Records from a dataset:
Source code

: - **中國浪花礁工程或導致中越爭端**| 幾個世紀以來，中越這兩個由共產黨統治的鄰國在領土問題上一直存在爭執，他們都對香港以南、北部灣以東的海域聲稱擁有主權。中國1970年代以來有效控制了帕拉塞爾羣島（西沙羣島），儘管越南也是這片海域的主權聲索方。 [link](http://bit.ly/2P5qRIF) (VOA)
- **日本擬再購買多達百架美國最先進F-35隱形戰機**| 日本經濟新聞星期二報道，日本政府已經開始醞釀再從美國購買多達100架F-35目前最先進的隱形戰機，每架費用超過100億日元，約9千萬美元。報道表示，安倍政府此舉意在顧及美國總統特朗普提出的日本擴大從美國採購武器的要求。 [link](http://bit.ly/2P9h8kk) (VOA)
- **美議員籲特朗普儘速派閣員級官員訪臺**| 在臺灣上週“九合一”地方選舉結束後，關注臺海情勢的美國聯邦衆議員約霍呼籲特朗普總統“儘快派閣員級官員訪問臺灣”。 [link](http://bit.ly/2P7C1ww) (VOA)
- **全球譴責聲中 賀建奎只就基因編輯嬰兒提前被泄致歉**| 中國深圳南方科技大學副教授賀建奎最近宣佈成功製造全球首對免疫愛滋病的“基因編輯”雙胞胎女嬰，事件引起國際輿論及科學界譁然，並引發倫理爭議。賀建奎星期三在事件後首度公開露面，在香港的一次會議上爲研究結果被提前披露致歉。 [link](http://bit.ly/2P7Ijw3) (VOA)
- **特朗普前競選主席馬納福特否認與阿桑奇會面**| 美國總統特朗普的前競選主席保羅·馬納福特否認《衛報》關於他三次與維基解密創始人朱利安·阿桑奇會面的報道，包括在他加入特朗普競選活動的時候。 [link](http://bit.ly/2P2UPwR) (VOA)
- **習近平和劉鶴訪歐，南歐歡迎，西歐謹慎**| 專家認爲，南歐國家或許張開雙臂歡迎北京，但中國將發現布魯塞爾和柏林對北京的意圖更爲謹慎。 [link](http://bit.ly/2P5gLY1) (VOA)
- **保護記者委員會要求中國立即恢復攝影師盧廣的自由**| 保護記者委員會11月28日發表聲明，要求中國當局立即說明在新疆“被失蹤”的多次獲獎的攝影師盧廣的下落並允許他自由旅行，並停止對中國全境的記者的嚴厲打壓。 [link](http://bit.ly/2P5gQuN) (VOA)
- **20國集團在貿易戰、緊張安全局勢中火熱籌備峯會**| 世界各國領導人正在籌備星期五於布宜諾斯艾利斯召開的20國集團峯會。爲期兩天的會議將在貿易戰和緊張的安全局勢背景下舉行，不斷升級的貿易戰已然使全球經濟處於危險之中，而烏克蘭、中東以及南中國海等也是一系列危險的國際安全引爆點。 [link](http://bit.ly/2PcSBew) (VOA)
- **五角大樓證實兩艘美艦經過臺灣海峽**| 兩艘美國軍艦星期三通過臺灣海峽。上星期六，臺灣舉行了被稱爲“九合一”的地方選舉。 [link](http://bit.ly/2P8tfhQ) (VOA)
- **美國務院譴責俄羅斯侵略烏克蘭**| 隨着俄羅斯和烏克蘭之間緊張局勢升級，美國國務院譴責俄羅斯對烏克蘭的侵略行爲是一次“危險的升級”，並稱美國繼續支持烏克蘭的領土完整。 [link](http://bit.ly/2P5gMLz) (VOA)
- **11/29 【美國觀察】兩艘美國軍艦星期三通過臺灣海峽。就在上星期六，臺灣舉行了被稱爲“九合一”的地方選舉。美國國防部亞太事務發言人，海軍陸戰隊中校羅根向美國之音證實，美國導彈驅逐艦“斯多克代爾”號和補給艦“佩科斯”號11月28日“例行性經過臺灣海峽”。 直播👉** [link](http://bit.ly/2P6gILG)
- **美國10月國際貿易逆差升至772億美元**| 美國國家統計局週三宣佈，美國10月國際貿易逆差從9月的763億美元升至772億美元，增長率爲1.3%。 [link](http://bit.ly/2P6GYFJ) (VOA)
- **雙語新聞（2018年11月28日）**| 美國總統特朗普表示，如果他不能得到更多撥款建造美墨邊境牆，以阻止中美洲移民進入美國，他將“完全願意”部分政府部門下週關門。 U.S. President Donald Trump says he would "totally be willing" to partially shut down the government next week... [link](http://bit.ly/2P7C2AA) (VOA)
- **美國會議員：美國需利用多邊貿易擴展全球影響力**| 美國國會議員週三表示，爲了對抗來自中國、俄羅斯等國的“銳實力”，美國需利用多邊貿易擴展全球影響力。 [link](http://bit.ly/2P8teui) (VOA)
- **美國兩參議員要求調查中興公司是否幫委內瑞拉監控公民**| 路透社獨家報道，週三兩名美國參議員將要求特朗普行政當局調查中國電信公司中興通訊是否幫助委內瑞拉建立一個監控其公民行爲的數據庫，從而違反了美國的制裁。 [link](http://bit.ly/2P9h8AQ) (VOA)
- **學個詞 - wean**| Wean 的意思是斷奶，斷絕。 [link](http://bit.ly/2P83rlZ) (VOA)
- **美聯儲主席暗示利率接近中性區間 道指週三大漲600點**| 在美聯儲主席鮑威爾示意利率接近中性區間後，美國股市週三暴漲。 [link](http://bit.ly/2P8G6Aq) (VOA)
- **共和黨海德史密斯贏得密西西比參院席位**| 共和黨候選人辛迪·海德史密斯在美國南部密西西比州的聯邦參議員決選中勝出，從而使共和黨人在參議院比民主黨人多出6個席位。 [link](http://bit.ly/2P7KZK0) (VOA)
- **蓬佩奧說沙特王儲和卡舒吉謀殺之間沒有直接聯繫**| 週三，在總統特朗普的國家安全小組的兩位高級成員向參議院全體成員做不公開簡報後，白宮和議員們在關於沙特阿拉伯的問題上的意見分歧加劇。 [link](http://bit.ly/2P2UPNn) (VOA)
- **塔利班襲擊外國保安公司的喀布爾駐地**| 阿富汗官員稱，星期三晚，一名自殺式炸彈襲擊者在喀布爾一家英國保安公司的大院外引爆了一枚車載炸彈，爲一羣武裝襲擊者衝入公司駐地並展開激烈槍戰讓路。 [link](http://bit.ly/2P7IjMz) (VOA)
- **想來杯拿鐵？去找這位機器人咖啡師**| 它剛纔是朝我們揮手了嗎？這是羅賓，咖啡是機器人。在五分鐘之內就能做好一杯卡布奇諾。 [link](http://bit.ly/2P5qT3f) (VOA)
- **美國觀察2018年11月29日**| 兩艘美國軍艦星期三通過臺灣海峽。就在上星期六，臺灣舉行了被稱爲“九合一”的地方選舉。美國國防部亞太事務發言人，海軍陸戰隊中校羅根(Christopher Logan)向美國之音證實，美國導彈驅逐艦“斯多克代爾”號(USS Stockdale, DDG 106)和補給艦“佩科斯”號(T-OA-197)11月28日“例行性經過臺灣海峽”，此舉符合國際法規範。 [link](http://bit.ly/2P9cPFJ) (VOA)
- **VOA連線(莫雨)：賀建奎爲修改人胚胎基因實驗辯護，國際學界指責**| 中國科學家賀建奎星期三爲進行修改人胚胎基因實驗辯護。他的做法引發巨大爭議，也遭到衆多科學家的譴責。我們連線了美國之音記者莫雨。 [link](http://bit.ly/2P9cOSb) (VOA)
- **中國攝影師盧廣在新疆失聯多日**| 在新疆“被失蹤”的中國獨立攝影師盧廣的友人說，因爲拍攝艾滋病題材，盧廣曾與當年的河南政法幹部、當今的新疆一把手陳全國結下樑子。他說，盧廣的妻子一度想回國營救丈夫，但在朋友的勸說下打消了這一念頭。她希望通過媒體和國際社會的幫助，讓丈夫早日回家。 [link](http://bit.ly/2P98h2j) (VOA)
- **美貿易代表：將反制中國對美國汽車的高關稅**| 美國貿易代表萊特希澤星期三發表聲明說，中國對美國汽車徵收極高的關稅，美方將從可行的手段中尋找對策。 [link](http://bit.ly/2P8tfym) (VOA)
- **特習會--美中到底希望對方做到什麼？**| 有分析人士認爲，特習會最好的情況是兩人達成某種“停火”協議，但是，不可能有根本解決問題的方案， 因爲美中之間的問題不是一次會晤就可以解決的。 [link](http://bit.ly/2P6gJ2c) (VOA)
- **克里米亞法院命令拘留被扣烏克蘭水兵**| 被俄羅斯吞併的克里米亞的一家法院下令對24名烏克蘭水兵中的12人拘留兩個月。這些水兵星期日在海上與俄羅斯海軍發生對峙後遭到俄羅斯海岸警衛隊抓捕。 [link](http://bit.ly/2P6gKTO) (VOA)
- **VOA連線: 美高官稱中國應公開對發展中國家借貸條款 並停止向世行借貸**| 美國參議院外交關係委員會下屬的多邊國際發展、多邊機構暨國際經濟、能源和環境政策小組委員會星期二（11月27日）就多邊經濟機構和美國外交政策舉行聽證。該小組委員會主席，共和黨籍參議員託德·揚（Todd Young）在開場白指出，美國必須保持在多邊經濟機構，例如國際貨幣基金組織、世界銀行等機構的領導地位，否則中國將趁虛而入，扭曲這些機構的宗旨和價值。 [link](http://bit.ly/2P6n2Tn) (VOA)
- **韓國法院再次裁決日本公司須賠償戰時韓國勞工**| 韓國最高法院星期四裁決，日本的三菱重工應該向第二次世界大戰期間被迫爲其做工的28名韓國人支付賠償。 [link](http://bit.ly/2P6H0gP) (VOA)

WHAT IS EXPECTED: How many of the lines above contain the string "美國國防部亞太事務發言人"? Count them and reply with the number alone.

RESULT: 2